RefreshInterval time.Duration
// SelfNodeName is the name of the current node (to exclude self).
SelfNodeName string
// Kubeconfig path (optional, uses in-cluster config if empty).
Kubeconfig string
}
PeerDiscoveryConfig holds configuration for peer discovery.
type PeerStatus ¶
type PeerStatus struct {
Peer Peer
Reachable bool
LastLatency time.Duration
AvgLatency time.Duration
FailureCount int
LastCheck time.Time
LastSuccess time.Time
ConsecutiveFails int
}
PeerStatus tracks the status of a single peer.
type PingResult ¶
type PingResult struct {
// Success indicates whether the ping succeeded.
Success bool
// RTT is the round-trip time for successful pings.
RTT time.Duration
// Error contains the error if the ping failed.
Error error
}
PingResult represents the result of a single ping operation.
type Pinger ¶
type Pinger interface {
// Ping sends connectivity probes to the target IP address.
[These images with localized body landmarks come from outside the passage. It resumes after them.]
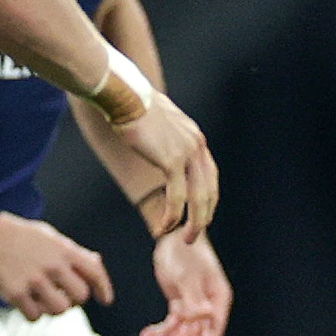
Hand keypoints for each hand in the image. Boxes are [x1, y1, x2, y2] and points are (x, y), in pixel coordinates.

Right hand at [0, 212, 111, 320]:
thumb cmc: (21, 235)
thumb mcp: (51, 236)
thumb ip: (74, 252)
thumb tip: (97, 264)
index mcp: (64, 250)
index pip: (95, 272)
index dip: (104, 289)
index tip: (105, 300)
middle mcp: (52, 265)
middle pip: (80, 297)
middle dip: (74, 299)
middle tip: (63, 295)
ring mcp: (33, 280)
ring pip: (60, 310)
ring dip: (54, 308)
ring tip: (44, 299)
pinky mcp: (15, 293)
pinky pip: (35, 317)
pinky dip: (33, 313)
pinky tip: (27, 302)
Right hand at [114, 92, 219, 241]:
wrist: (125, 96)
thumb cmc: (134, 106)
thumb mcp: (159, 123)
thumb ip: (166, 138)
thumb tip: (158, 142)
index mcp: (196, 139)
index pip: (210, 176)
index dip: (207, 198)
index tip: (201, 214)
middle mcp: (197, 146)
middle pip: (209, 190)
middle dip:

// It returns a slice of results, one for each probe attempt.
Ping(ctx context.Context, target string, count int, timeout time.Duration) ([]PingResult, error)
}
Pinger is an interface for connectivity probe operations (ICMP or HTTP). This interface allows for mocking probe operations in tests.
type Resolver ¶
type Resolver interface {
// LookupHost looks up the given host using the local resolver.
// It returns a slice of that host's addresses.
LookupHost(ctx context.Context, host string) ([]string, error)
// LookupAddr performs a reverse lookup for the given address,
// returning a list of names mapping to that address.
LookupAddr(ctx context.Context, addr string) ([]string, error)
}
Resolver is an interface for DNS resolution operations. This interface allows for mocking DNS resolution in tests.
type RingBuffer ¶ added in v1.5.0
type RingBuffer struct {
// contains filtered or unexported fields
}
RingBuffer implements a fixed-size circular buffer for tracking check results. It provides O(1) insertions and O(n) success rate calculation.
func NewRingBuffer ¶ added in v1.5.0
func NewRingBuffer(size int) *RingBuffer
NewRingBuffer creates a new ring buffer with specified capacity.
func (*RingBuffer) Add ¶ added in v1.5.0
func (rb *RingBuffer) Add(result *CheckResult)
Add appends a result to the buffer, overwriting the oldest entry if full.
func (*RingBuffer) Count ¶ added in v1.5.0
func (rb *RingBuffer) Count() int
Count returns the number of valid entries in the buffer.
func (*RingBuffer) GetFailureRate ¶ added in v1.5.0
func (rb *RingBuffer) GetFailureRate() float64
GetFailureRate calculates the failure percentage in the buffer.
func (*RingBuffer) GetSuccessRate ¶ added in v1.5.0
func (rb *RingBuffer) GetSuccessRate() float64
GetSuccessRate calculates the success percentage in the buffer. Returns 0.0 if no entries exist.
func (*RingBuffer) Size ¶ added in v1.5.0
func (rb *RingBuffer) Size() int
Size returns the capacity of the buffer.
type SuccessRateConfig ¶ added in v1.5.0
type SuccessRateConfig struct {
Enabled bool `json:"enabled"`
WindowSize int `json:"windowSize"` // Number of checks to track (default: 10)
FailureRateThreshold float64 `json:"failureRateThreshold"` // Alert if failure rate exceeds this (default: 0.3 = 30%)
MinSamplesRequired int `json:"minSamplesRequired"` // Minimum samples before alerting (default: 5)
}
SuccessRateConfig holds configuration for success rate tracking.